— Istruzioni operative —
Seleziona nel materiale qui sotto ogni riga che contiene la stringa "family" e trascrivile tutte senza modifiche.

# # # #

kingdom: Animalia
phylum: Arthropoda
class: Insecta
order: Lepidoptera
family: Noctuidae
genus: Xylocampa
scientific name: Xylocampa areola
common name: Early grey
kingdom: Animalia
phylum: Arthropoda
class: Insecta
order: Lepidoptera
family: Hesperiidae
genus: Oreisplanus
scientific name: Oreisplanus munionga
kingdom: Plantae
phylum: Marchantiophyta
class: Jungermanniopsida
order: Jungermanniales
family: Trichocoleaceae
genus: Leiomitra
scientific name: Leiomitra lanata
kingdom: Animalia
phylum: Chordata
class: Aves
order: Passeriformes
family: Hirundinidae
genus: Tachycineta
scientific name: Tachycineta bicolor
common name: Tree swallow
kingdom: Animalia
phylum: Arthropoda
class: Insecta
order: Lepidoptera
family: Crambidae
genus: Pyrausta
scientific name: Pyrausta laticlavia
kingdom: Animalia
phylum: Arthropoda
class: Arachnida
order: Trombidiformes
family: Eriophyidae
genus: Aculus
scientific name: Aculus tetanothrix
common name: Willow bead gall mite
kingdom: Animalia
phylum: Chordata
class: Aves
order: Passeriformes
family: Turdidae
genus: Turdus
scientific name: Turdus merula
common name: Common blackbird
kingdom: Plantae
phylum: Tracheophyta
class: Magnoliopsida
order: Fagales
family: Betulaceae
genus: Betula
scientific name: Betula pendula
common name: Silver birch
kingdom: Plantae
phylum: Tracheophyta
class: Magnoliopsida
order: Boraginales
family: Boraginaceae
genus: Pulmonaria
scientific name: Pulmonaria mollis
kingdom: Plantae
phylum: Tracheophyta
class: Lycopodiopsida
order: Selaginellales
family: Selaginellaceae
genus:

# # # #

— Risultato —
family: Noctuidae
family: Hesperiidae
family: Trichocoleaceae
family: Hirundinidae
family: Crambidae
family: Eriophyidae
family: Turdidae
family: Betulaceae
family: Boraginaceae
family: Selaginellaceae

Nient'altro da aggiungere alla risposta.